Mike Towell

Personal information
- Nickname: Iron Mike
- Born: 12 September 1991 Dundee, Scotland
- Died: 30 September 2016 (aged 25) Glasgow, Scotland
- Weight: Welterweight;

Boxing career
- Stance: Orthodox

Boxing record
- Total fights: 13
- Wins: 11
- Win by KO: 8
- Losses: 1
- Draws: 1

= Mike Towell =

Scottish boxer

Mike Towell (12 September 1991 – 30 September 2016) was a Scottish professional boxer.

==Early and life==

Towell was born on 12 September 1991 in Dundee, Scotland.

==Death==
On 29 September 2016 Towell fought Dale Evans at the Radisson Blu Hotel in Glasgow where he suffered head injuries after being TKO'd in the fifth round of the scheduled 12 round fight. Afterwards he was taken to the Queen Elizabeth University Hospital where it was discovered he had serious bleeding to the brain which led to his death on 30 September 2016. It was reported that Towell had stopped sparring a few weeks before the fatal fight due to suffering with crippling migraines. On 12 October 2016, it was confirmed that Towell's funeral would take place at St Andrew's Cathedral in Dundee on 14 October 2016, two weeks after his death.

===Reaction===
Many members of the Boxing community expressed their condolences on social media following Towell's death. On 1 October 2016, Nathan Cleverly dedicated his WBA (Regular) light-heavyweight title fight win against Jürgen Brähmer to Towell. Ricky Hatton and Kris Carslaw both setup Justgiving pages in the days after Towell's death which had collectively raised £50,347 when pages were closed on 31 October 2016.

On 3 October 2016, Dale Evans told BBC Wales how he was "absolutely heartbroken" by the death of Towell as a result of their fight. In March 2017 Evans revealed that meeting Towell's mother had given him the strength to carry on.

On 5 October 2016, Matchroom Boxing promoter Eddie Hearn announced that for 24 hours on 6 October 2016, 100% of the ticket sales revenue to Ricky Burns world title defence fight on 7 October 2016 at The SSE Hydro in Glasgow will be donated to the Towell family.

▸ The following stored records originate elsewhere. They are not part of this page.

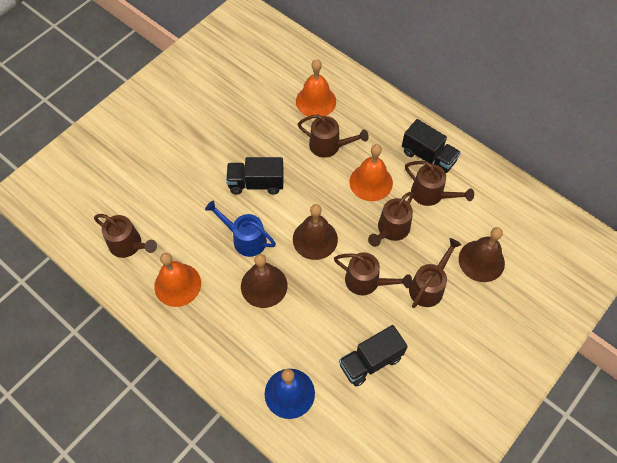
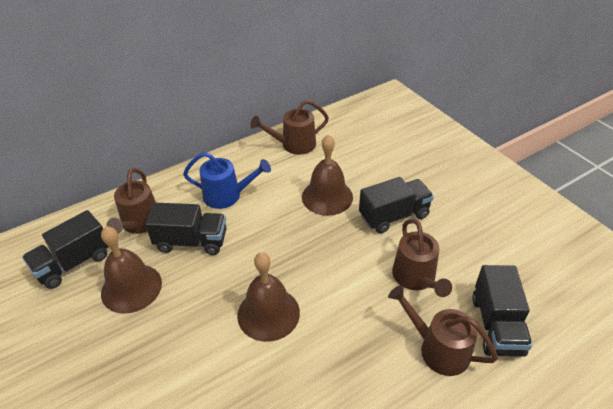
black truck: 3 -> 4
blue bell: 1 -> 0
brown watering can: 6 -> 4
orange bell: 3 -> 0

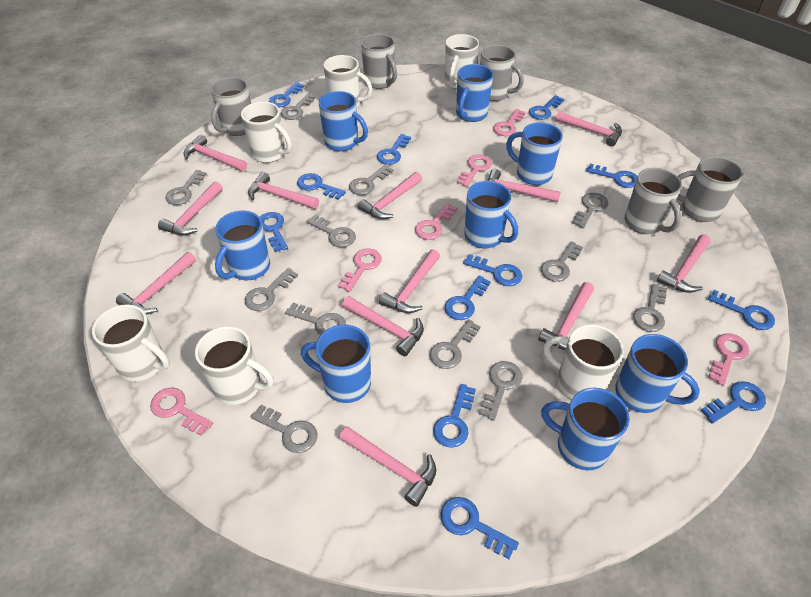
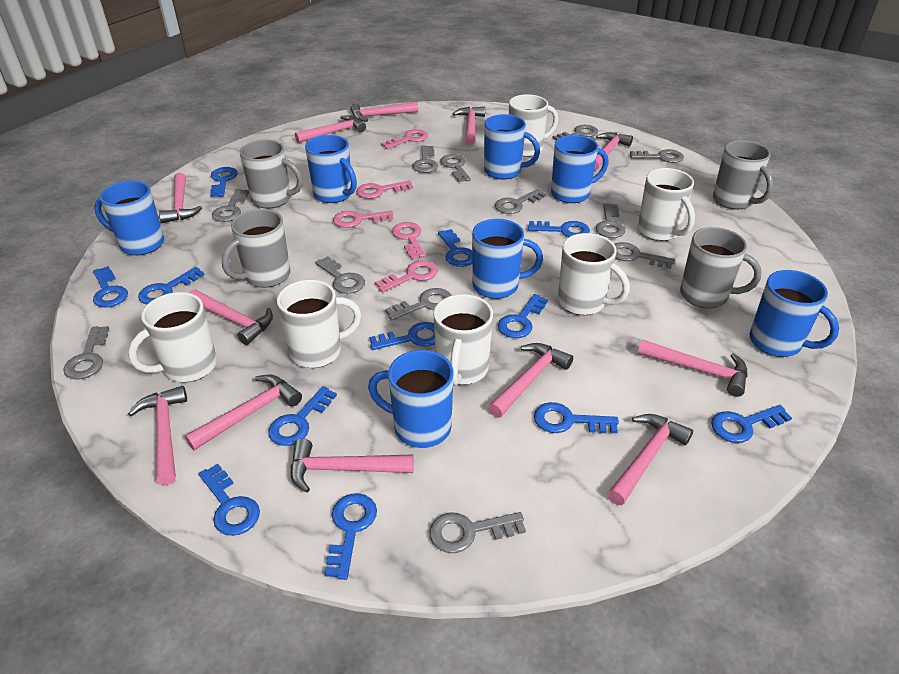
blue mug: 8 -> 7
grey mug: 5 -> 4
pink key: 6 -> 5

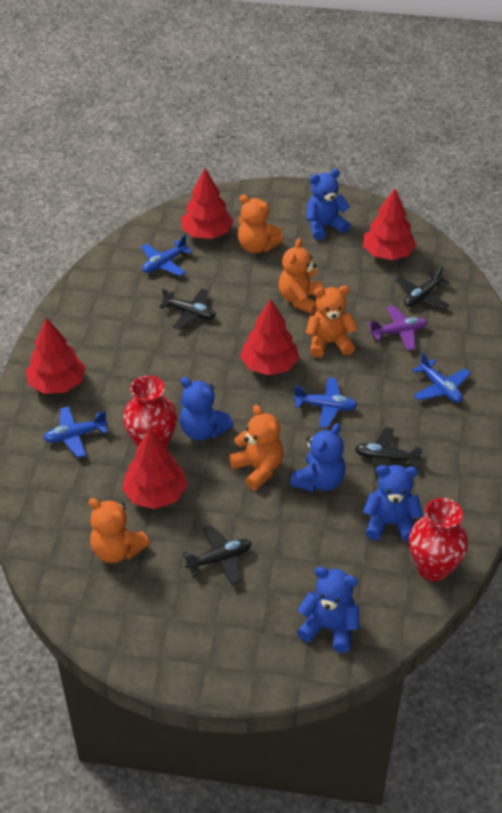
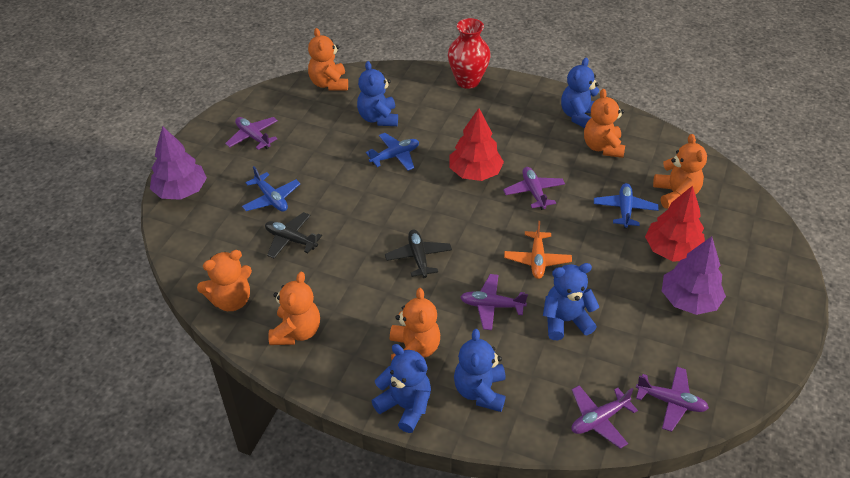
black plane: 4 -> 2
blue plane: 4 -> 3
orange plane: 0 -> 1
orange teddy bear: 5 -> 6
purple plane: 1 -> 5
purple tree: 0 -> 2
red tree: 5 -> 2
red vase: 2 -> 1

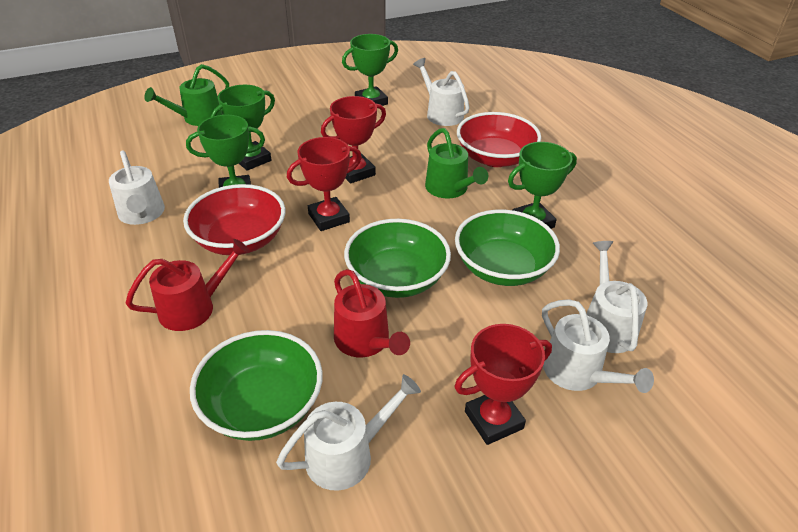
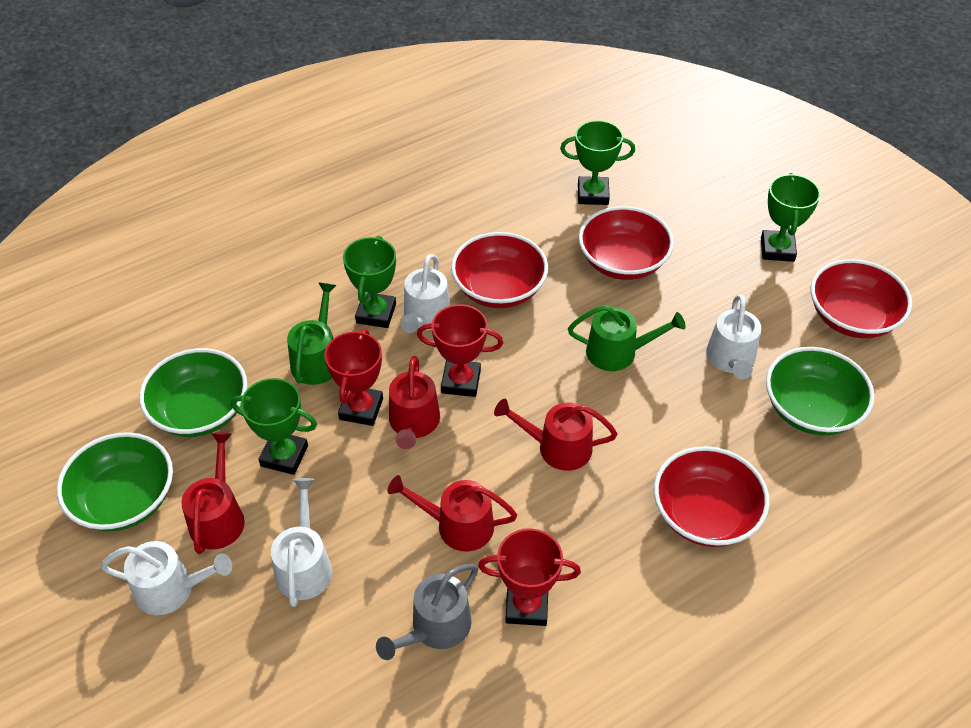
grey watering can: 0 -> 1
red bowl: 2 -> 4
red watering can: 2 -> 4
white watering can: 5 -> 4

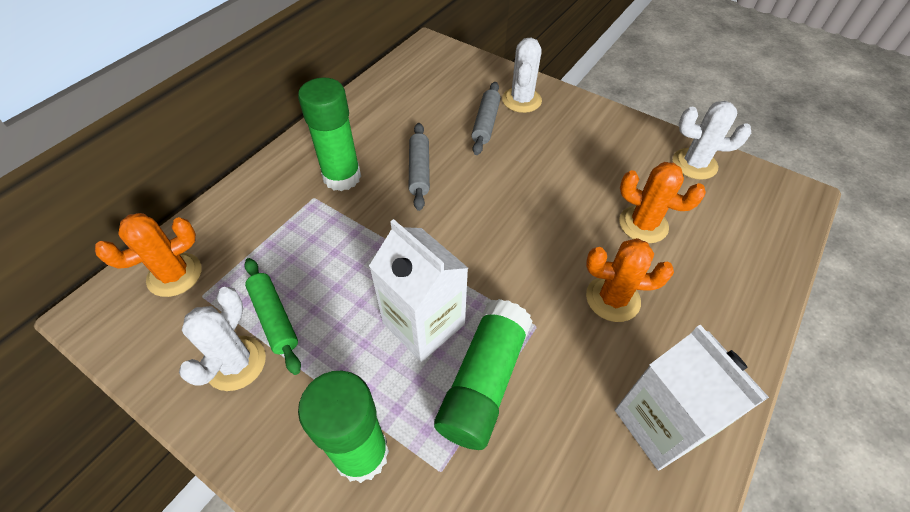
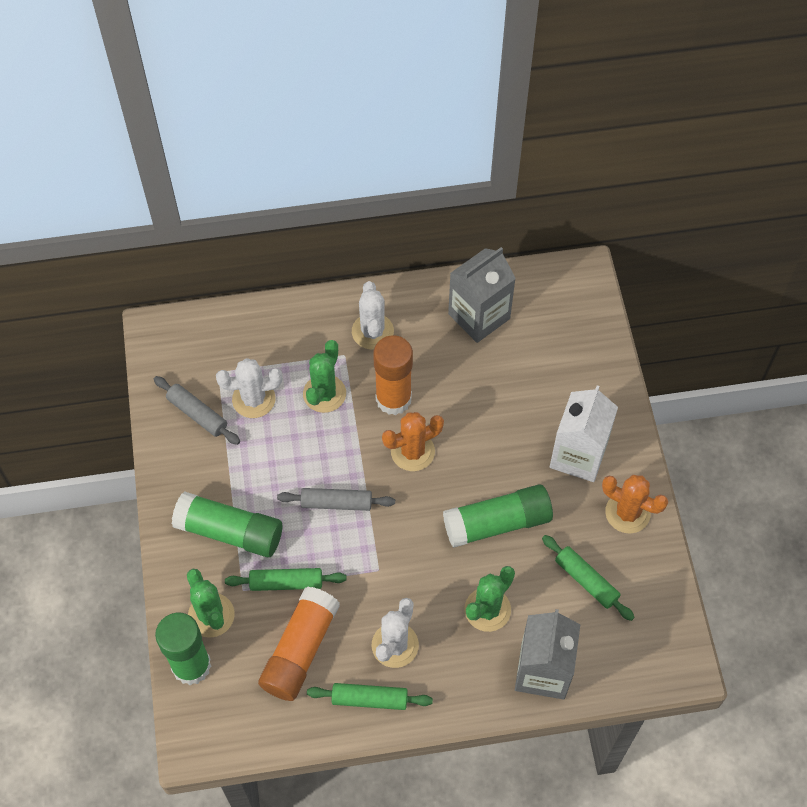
green cactus: 0 -> 3
green rolling pin: 1 -> 3
grey carton: 0 -> 2
orange cactus: 3 -> 2
orange glue stick: 0 -> 2
white carton: 2 -> 1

At the event Towell was given a ten bell tribute just before Burns fought Kiryl Relikh. On 11 October 2016, Hearn confirmed on Twitter that £3,720 was raised in ticket sales money for the Burns fight and that he would double the money raised bringing a total of £7,440 to pass on to the Towell family.

On 6 October 2016, the First Minister of Scotland, Nicola Sturgeon sent her condolences to Towell's family during her First Minister's Questions at the Scottish Parliament Building in Edinburgh.

Towell's life and death is the subject of Pete Carvill's book Death of a Boxer, published through Biteback Publishing.